Department of Surgery (A), Heinrich-Heine-University and University Hospital Duesseldorf, Moorenstr. 5, Bldg. 12.46, 40225, Duesseldorf, Germany.
Langenbecks Arch Surg. 2022 Jun;407(4):1613-1623. doi: 10.1007/s00423-022-02464-1. Epub 2022 Feb 22.
The optimal timing of elective surgery in patients with the colonic diverticular disease remains controversial. We aimed to analyze the timing of sigmoidectomy in patients with diverticular disease and its influence on postoperative course with respect to the classification of diverticular disease (CDD).
Patients who underwent elective laparoscopic sigmoidectomy were retrospectively enrolled and subdivided into two groups based on the time interval between the last attack and surgery: group A, early elective (≤ 6 weeks), and group B, elective (> 6 weeks). Multivariate regression models were used to identify factors which predict conversion to laparotomy, postoperative course, and length of hospital stay.
A total of 133 patients (group A (n = 88), group B (n = 45)) were included. Basic demographic data did not differ between groups except for a higher rate of diabetes in group B (p = 0.009). The conversion rate was significantly higher in group A in comparison to group B (group A vs. group B: n = 23 (26.1%) vs. n = 3 (6.7%), p = 0.007). Logistic regression analysis revealed the timing of surgery and CDD stage as significant predictors for intraoperative conversion. Moreover, the postoperative course was influenced by high age as well as intraoperative conversion and length of hospital stay by conversion, preoperative CRP levels, and elective surgery.

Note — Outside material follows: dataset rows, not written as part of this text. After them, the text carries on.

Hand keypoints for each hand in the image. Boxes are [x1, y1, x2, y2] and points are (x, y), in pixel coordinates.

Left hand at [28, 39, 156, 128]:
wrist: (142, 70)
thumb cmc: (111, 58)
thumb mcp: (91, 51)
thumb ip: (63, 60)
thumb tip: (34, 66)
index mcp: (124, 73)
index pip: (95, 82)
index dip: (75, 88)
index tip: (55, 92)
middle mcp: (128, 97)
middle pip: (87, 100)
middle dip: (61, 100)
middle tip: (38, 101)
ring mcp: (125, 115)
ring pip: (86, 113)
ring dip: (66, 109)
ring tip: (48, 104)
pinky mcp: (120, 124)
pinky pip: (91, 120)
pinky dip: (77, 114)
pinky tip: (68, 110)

Both, timing of surgery and the disease stage, influence the conversion rates in laparoscopic sigmoidectomy for diverticular disease. Accordingly, patients with complicated acute or chronic sigmoid diverticulitis should be operated in the inflammation-free interval.
择期手术治疗结肠憩室病的最佳时机仍存在争议。本研究旨在分析憩室病患者行乙状结肠切除术的时机,并根据憩室病(CDD)的分类评估其对术后病程的影响。

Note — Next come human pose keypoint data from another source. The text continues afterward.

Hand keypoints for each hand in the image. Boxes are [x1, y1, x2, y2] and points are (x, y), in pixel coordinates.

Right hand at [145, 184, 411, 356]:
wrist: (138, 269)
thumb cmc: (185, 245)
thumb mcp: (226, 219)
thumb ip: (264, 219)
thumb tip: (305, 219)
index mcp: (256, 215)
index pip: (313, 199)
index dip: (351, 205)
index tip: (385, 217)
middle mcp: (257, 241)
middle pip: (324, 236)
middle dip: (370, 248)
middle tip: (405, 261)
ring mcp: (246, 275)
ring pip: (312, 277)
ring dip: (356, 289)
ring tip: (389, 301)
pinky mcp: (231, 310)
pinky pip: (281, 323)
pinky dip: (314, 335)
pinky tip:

回顾性纳入接受择期腹腔镜乙状结肠切除术的患者,并根据末次发作与手术之间的时间间隔将其分为两组:A 组(≤6 周)和 B 组(>6 周)。采用多变量回归模型来确定预测中转开腹、术后病程和住院时间的因素。
共纳入 133 例患者(A 组 88 例,B 组 45 例)。两组患者的基本人口统计学数据无差异,仅 B 组糖尿病发生率较高(p=0.009)。与 B 组相比,A 组中转开腹率显著更高(A 组 vs. B 组:n=23 [26.1%] vs. n=3 [6.7%],p=0.007)。Logistic 回归分析显示手术时机和 CDD 分期是术中中转的显著预测因素。此外,高龄以及术中中转与术后病程相关,而住院时间与中转、术前 CRP 水平和择期手术相关。
手术时机和疾病分期均影响腹腔镜乙状结肠切除术治疗憩室病的中转率。因此,伴有复杂急性或慢性乙状结肠憩室炎的患者应在炎症缓解期进行手术。